*RECORD EXTRACTS*.
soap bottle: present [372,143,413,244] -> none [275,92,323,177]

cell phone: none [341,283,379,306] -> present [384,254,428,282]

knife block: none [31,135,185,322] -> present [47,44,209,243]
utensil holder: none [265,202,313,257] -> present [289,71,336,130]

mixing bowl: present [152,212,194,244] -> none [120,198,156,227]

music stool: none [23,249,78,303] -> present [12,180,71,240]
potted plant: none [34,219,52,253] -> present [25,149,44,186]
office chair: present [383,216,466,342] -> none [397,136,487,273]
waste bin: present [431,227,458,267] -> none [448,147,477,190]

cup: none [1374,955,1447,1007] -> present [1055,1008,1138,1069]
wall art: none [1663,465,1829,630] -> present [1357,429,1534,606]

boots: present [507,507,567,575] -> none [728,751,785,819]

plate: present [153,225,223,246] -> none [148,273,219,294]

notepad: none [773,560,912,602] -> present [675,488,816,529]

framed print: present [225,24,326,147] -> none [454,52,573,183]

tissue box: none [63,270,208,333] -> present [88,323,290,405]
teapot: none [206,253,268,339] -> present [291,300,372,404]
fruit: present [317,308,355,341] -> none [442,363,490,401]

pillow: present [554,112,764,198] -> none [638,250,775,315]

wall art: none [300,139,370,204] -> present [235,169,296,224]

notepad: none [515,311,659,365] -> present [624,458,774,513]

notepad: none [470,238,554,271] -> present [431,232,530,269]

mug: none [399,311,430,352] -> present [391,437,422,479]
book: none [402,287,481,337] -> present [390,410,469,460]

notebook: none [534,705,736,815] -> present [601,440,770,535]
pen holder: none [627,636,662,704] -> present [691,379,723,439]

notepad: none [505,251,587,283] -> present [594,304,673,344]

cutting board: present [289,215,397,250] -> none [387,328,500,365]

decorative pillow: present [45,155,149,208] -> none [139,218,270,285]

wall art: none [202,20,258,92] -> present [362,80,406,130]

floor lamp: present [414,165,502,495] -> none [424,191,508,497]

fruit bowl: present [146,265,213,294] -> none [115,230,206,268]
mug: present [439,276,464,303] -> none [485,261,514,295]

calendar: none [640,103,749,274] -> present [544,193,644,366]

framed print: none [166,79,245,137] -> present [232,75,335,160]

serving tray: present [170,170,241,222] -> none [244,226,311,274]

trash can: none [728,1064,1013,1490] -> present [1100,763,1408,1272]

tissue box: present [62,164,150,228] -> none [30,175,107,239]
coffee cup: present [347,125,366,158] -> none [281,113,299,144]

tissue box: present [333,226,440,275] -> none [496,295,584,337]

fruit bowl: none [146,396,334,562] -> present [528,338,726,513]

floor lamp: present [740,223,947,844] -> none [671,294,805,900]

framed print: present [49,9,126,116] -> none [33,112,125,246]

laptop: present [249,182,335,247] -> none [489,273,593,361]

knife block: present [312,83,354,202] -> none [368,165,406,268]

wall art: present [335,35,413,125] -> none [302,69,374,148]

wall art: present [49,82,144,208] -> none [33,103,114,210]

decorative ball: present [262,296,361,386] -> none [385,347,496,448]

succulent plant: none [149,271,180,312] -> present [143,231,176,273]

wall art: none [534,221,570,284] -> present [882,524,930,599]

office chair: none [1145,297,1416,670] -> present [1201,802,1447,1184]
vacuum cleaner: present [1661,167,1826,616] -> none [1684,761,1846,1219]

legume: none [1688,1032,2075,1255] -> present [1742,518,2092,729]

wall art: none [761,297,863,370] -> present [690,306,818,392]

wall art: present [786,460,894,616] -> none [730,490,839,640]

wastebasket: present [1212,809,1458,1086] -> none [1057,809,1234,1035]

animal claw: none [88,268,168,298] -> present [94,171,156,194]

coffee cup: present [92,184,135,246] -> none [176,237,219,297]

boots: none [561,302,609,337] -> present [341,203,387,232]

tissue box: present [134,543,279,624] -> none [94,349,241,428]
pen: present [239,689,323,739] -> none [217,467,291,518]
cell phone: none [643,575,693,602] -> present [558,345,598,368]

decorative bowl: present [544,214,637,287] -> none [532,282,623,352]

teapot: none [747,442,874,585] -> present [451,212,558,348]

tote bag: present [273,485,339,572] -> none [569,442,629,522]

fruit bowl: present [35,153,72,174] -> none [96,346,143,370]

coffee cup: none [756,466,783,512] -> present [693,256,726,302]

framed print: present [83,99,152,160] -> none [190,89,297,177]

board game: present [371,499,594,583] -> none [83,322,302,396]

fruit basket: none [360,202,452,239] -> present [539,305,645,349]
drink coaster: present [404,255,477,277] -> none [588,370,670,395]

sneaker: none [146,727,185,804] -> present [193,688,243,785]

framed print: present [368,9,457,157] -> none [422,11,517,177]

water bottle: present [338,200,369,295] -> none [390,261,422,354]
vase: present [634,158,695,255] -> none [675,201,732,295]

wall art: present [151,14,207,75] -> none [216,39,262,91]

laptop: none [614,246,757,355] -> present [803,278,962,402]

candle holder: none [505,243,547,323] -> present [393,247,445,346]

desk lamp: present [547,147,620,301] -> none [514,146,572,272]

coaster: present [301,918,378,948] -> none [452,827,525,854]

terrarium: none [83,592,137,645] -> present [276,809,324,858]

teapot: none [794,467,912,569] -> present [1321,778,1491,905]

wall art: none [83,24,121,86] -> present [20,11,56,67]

*REQUEST*. The required output is the exact run of lines from the beginning of the listing above to the line that contains "office chair: present", inclusive of both.

*TASK SOLUTION*.
soap bottle: present [372,143,413,244] -> none [275,92,323,177]

cell phone: none [341,283,379,306] -> present [384,254,428,282]

knife block: none [31,135,185,322] -> present [47,44,209,243]
utensil holder: none [265,202,313,257] -> present [289,71,336,130]

mixing bowl: present [152,212,194,244] -> none [120,198,156,227]

music stool: none [23,249,78,303] -> present [12,180,71,240]
potted plant: none [34,219,52,253] -> present [25,149,44,186]
office chair: present [383,216,466,342] -> none [397,136,487,273]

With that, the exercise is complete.